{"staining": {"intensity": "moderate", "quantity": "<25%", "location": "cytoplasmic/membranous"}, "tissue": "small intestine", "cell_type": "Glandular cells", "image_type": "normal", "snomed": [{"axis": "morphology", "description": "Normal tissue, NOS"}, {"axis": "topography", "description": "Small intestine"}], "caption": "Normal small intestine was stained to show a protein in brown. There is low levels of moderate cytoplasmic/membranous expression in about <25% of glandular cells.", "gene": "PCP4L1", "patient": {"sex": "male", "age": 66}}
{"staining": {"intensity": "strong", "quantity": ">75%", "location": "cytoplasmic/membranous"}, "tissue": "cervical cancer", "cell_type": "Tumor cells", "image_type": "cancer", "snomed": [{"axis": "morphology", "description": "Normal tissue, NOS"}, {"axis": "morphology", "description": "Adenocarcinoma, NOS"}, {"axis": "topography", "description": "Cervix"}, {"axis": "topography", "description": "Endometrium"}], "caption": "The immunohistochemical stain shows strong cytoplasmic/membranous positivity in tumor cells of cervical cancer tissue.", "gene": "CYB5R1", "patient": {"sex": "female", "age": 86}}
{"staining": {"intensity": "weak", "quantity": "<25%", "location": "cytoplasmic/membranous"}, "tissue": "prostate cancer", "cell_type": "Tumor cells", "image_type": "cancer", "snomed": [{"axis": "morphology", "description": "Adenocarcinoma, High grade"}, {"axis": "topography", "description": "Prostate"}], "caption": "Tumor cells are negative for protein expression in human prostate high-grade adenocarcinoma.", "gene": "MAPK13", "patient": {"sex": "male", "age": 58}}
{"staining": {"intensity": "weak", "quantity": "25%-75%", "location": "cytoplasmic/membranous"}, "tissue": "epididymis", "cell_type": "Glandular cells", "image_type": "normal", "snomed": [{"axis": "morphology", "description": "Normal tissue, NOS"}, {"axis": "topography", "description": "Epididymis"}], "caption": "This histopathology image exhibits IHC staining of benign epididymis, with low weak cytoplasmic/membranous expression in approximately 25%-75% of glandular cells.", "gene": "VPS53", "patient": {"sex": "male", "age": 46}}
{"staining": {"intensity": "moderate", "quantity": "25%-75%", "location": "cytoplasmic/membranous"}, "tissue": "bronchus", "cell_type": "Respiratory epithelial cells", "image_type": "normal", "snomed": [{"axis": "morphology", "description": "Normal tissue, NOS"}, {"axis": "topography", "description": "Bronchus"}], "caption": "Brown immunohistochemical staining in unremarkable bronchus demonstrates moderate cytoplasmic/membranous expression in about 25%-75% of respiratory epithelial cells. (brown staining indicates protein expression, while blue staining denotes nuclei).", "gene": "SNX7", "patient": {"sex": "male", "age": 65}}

--

● **AIM OF THE EXERCISE**: All of the entries must be written out exactly as they stand.

● **RESULT FOR THIS TASK**:
{"staining": {"intensity": "moderate", "quantity": "<25%", "location": "cytoplasmic/membranous"}, "tissue": "small intestine", "cell_type": "Glandular cells", "image_type": "normal", "snomed": [{"axis": "morphology", "description": "Normal tissue, NOS"}, {"axis": "topography", "description": "Small intestine"}], "caption": "Normal small intestine was stained to show a protein in brown. There is low levels of moderate cytoplasmic/membranous expression in about <25% of glandular cells.", "gene": "PCP4L1", "patient": {"sex": "male", "age": 66}}
{"staining": {"intensity": "strong", "quantity": ">75%", "location": "cytoplasmic/membranous"}, "tissue": "cervical cancer", "cell_type": "Tumor cells", "image_type": "cancer", "snomed": [{"axis": "morphology", "description": "Normal tissue, NOS"}, {"axis": "morphology", "description": "Adenocarcinoma, NOS"}, {"axis": "topography", "description": "Cervix"}, {"axis": "topography", "description": "Endometrium"}], "caption": "The immunohistochemical stain shows strong cytoplasmic/membranous positivity in tumor cells of cervical cancer tissue.", "gene": "CYB5R1", "patient": {"sex": "female", "age": 86}}
{"staining": {"intensity": "weak", "quantity": "<25%", "location": "cytoplasmic/membranous"}, "tissue": "prostate cancer", "cell_type": "Tumor cells", "image_type": "cancer", "snomed": [{"axis": "morphology", "description": "Adenocarcinoma, High grade"}, {"axis": "topography", "description": "Prostate"}], "caption": "Tumor cells are negative for protein expression in human prostate high-grade adenocarcinoma.", "gene": "MAPK13", "patient": {"sex": "male", "age": 58}}
{"staining": {"intensity": "weak", "quantity": "25%-75%", "location": "cytoplasmic/membranous"}, "tissue": "epididymis", "cell_type": "Glandular cells", "image_type": "normal", "snomed": [{"axis": "morphology", "description": "Normal tissue, NOS"}, {"axis": "topography", "description": "Epididymis"}], "caption": "This histopathology image exhibits IHC staining of benign epididymis, with low weak cytoplasmic/membranous expression in approximately 25%-75% of glandular cells.", "gene": "VPS53", "patient": {"sex": "male", "age": 46}}
{"staining": {"intensity": "moderate", "quantity": "25%-75%", "location": "cytoplasmic/membranous"}, "tissue": "bronchus", "cell_type": "Respiratory epithelial cells", "image_type": "normal", "snomed": [{"axis": "morphology", "description": "Normal tissue, NOS"}, {"axis": "topography", "description": "Bronchus"}], "caption": "Brown immunohistochemical staining in unremarkable bronchus demonstrates moderate cytoplasmic/membranous expression in about 25%-75% of respiratory epithelial cells. (brown staining indicates protein expression, while blue staining denotes nuclei).", "gene": "SNX7", "patient": {"sex": "male", "age": 65}}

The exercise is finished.